<<<<

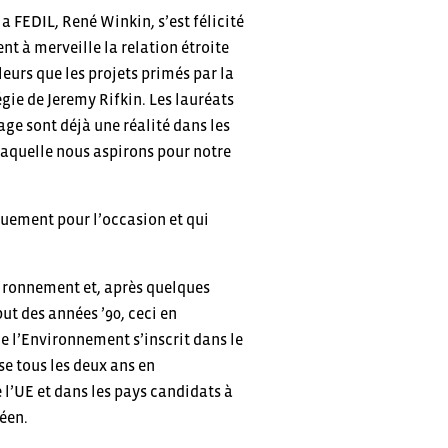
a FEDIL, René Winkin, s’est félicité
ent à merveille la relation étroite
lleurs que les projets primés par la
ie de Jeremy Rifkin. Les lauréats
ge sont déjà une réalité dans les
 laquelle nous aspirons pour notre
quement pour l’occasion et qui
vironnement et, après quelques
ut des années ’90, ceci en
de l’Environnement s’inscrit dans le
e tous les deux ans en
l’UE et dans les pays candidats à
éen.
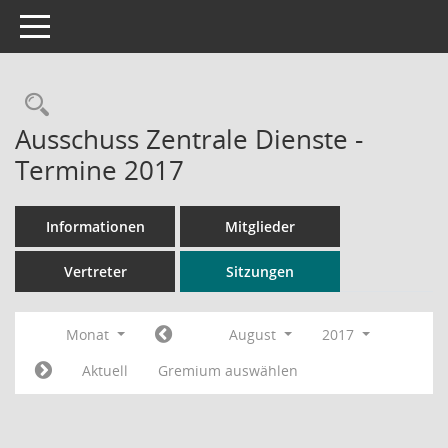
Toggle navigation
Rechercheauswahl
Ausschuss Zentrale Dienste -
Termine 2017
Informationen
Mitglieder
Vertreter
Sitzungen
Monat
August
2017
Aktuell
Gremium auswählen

>>>>
<<<<

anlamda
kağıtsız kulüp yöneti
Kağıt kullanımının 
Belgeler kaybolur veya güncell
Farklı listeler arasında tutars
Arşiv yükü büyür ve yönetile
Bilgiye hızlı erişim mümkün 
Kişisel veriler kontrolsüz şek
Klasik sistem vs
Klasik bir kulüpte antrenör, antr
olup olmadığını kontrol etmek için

>>>>
<<<<

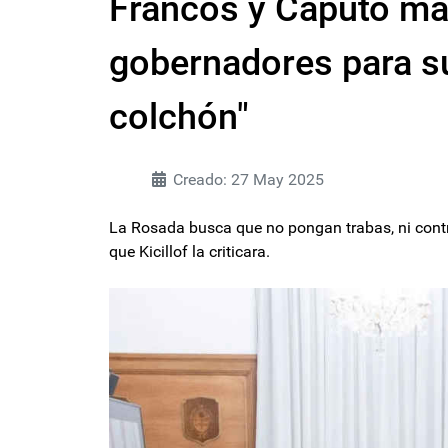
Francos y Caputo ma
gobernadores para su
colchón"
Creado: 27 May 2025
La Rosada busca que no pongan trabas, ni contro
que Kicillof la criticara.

>>>>

### YOUR ASSIGNMENT:
When you reach the line holding "ut des années ’90, ceci en" in the listing above, begin retyping exactly, and stop once the line holding "Gremium auswählen" is done; pictures stay out.

### ANSWER FOR THIS EXERCISE:
ut des années ’90, ceci en
de l’Environnement s’inscrit dans le
e tous les deux ans en
l’UE et dans les pays candidats à
éen.
Toggle navigation
Rechercheauswahl
Ausschuss Zentrale Dienste -
Termine 2017
Informationen
Mitglieder
Vertreter
Sitzungen
Monat
August
2017
Aktuell
Gremium auswählen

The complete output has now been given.